• _Exercise data_:
────────────────────────────────────────

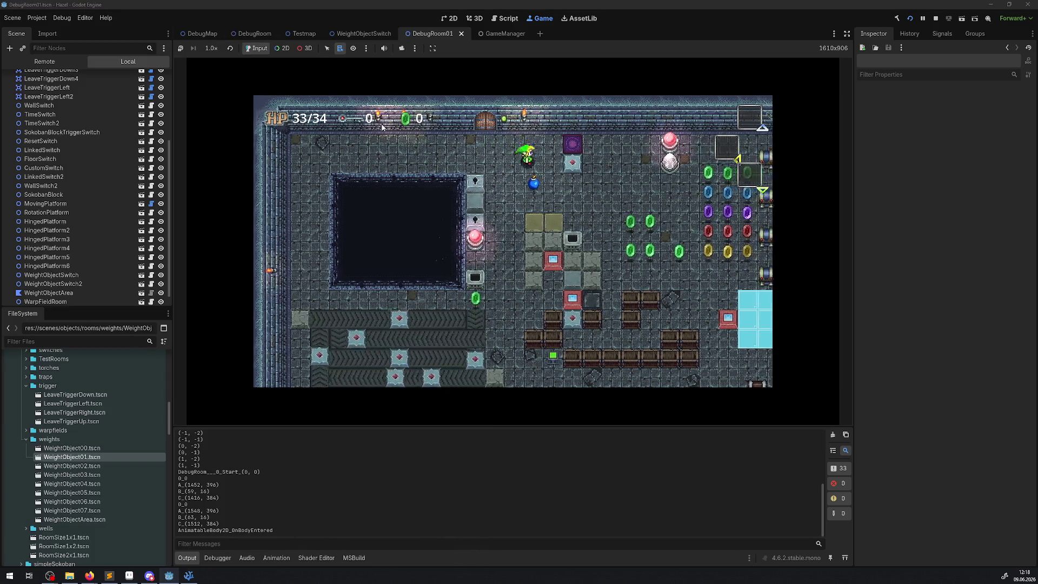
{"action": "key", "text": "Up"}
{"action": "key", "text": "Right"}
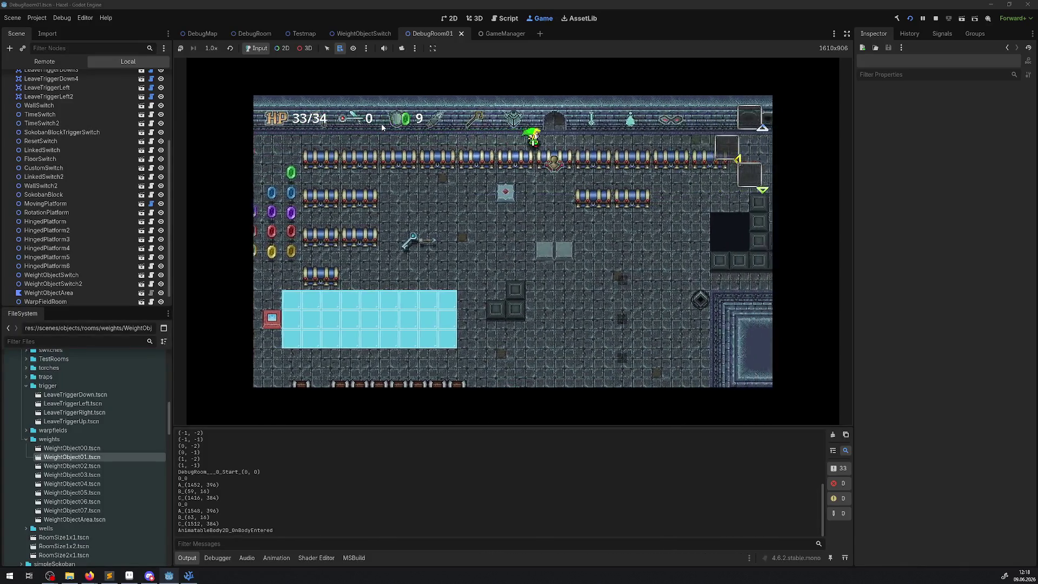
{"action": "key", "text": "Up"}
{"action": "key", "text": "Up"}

────────────────────────────────────────

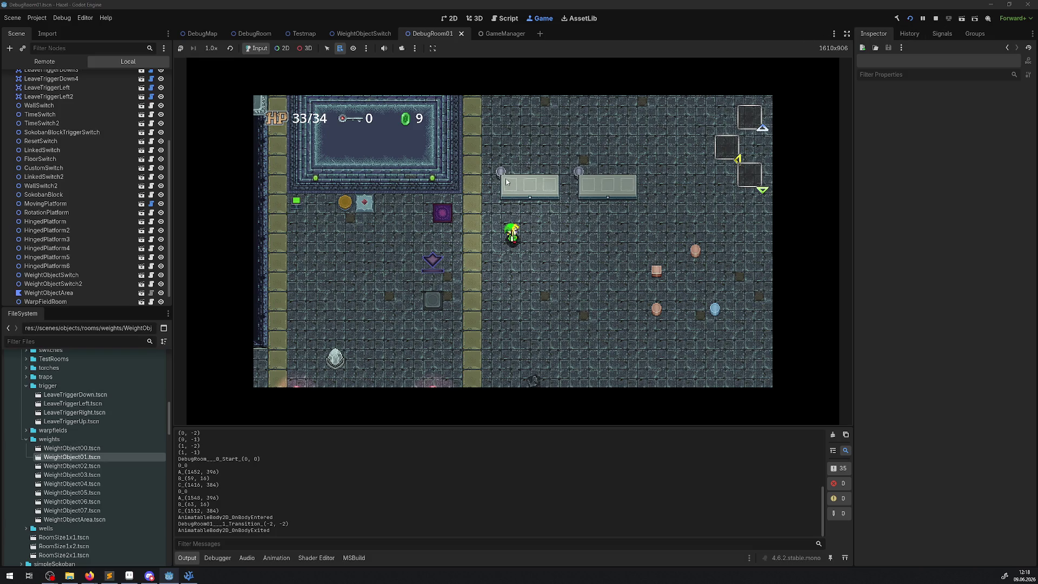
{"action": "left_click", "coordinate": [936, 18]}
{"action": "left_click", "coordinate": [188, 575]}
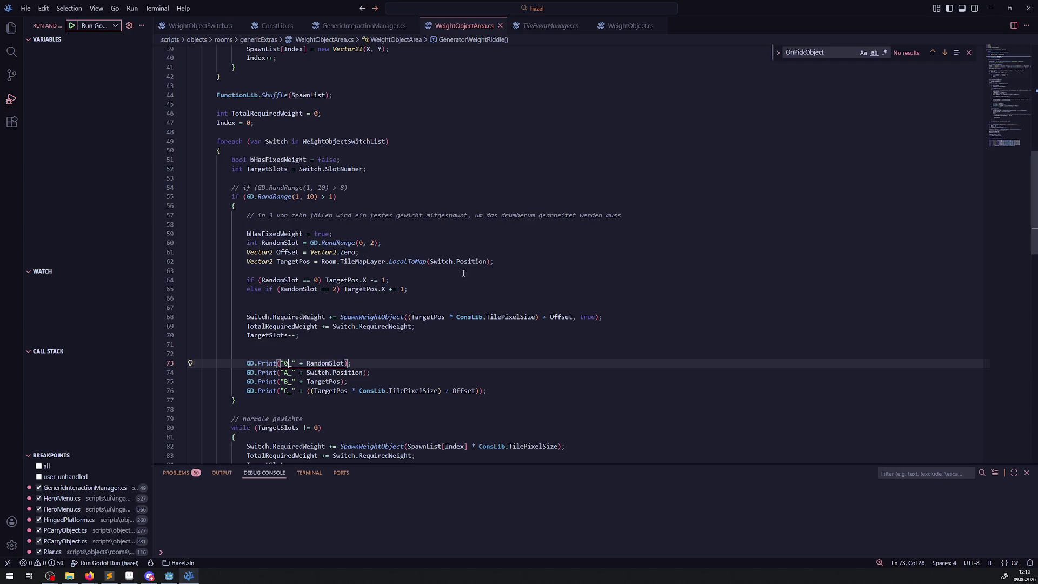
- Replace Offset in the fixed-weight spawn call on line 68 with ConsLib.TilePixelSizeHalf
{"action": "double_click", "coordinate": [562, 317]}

────────────────────────────────────────

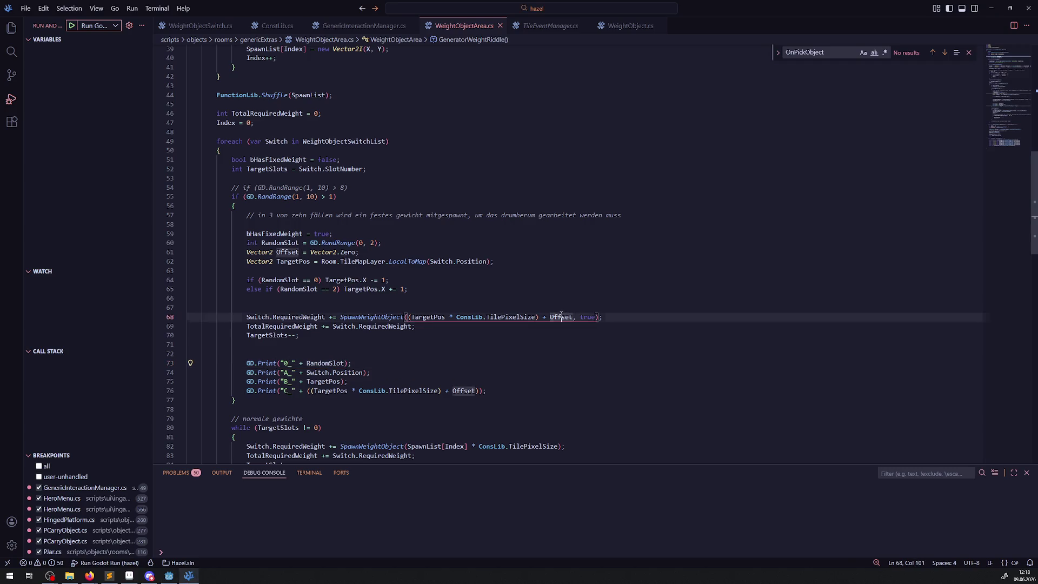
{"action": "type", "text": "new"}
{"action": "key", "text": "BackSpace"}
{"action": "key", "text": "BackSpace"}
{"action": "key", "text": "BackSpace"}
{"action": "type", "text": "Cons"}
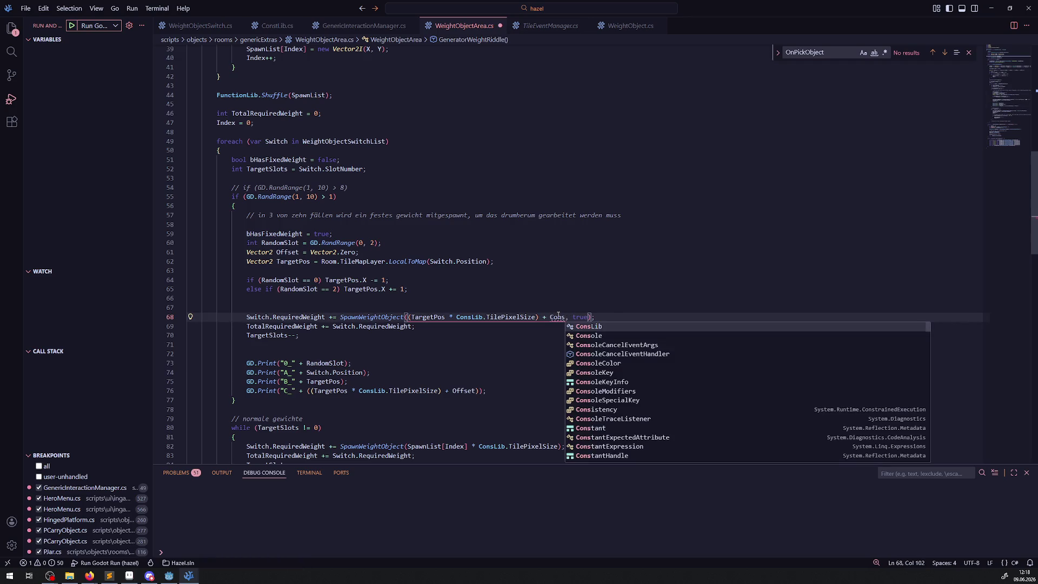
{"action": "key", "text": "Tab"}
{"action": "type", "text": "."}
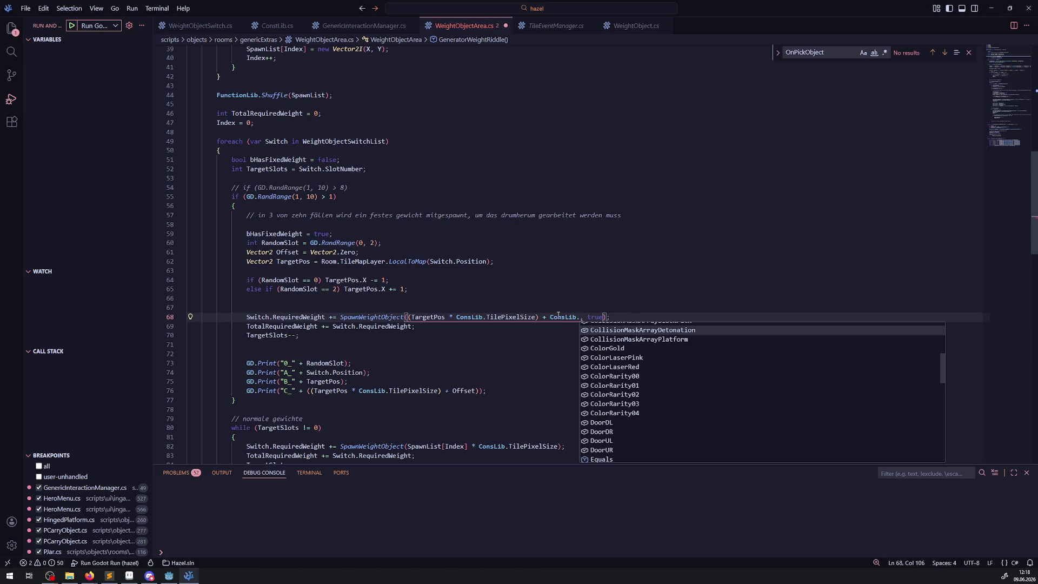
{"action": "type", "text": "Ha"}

────────────────────────────────────────

• _Problem_: The response must contain each line above that holds the string "type".

• _Worked solution_:
{"action": "type", "text": "new"}
{"action": "type", "text": "Cons"}
{"action": "type", "text": "."}
{"action": "type", "text": "Ha"}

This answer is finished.